Gardner's life was as distinctive as her art collection. A native of New York who moved north after marrying businessman Jack Gardner in 1860, she did not comport to the dour standards of the wealthy in 19th century Boston.

Gardner, who had been educated in Paris, served donuts at flamboyant parties and competed with male art collectors for prize pieces. After her first and only child died at the age of 2, the Gardners toured Europe extensively, adding to their collection of art and antiques.

The couple commissioned the building that now houses the museum after their art holdings outgrew their home. The museum opened in 1903, five years after Jack's death.

Her orders that the museum remain unchanged means that, a quarter-century on, the theft is a raw experience for first-time visitors.

"Any other museum would simply paper over the loss and take down the frames and put something else up," said Andrew McClellan, a Tufts University professor specializing in museum history. "At the Gardner, it's a haunting presence that will only ever be healed by the return of the paintings."

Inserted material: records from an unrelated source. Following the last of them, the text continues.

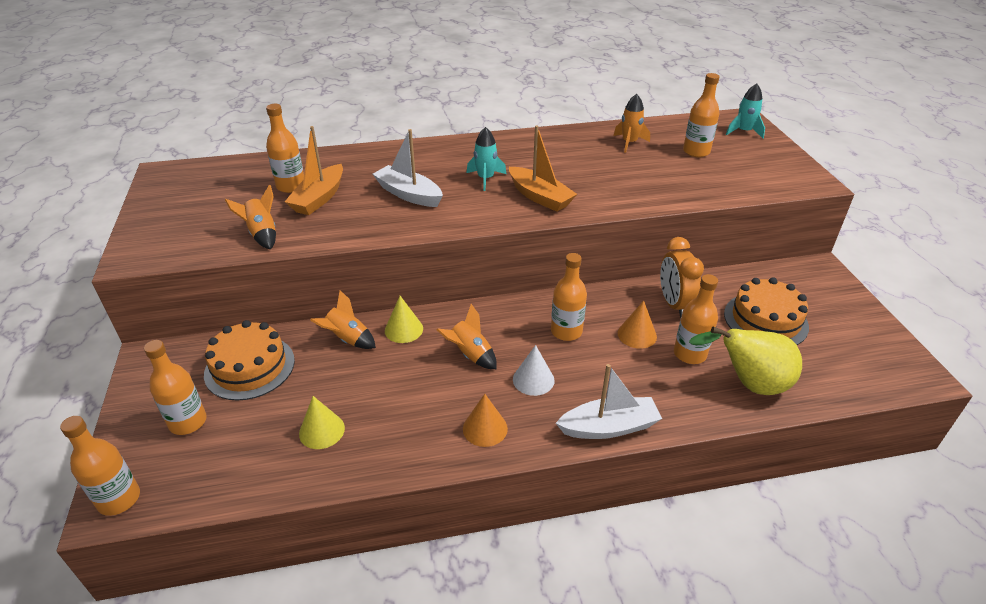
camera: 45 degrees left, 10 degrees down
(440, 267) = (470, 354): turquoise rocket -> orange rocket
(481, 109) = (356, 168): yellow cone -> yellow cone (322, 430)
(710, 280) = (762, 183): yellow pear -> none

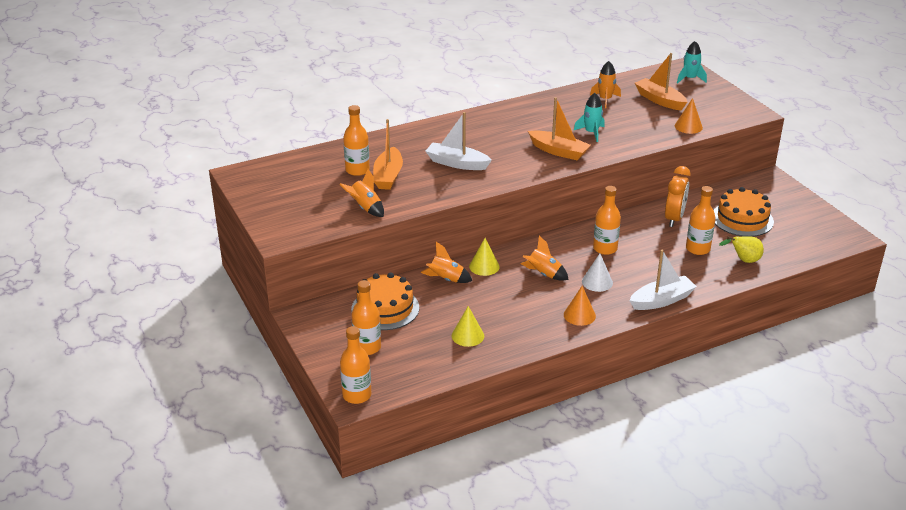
camera: 15 degrees left, 5 degrees down
(485, 179) = (509, 143): turquoise rocket -> turquoise rocket (591, 133)
(637, 334) = (656, 243): orange cone -> orange cone (688, 126)
(674, 304) = (674, 218): orange clock -> orange clock turned 135 degrees counterclockwise
(696, 152) = (659, 100): orange bottle -> orange boat
(749, 384) = (743, 260): yellow pear -> yellow pear, size x0.60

Kelly would say little about who the FBI suspects stole the art, other than allude to the Mafia. But he contends the thieves likely were not art connoisseurs, given that they left behind some its most prized pieces, including Titian's "The Rape of Europa."

"These thieves were not sophisticated criminals, as evidenced by the fact that two of the paintings were cut out of their frames," Kelly said. "The significant value of the stolen artwork seems to have elevated the status of the thieves to master criminals but that's a specious assumption."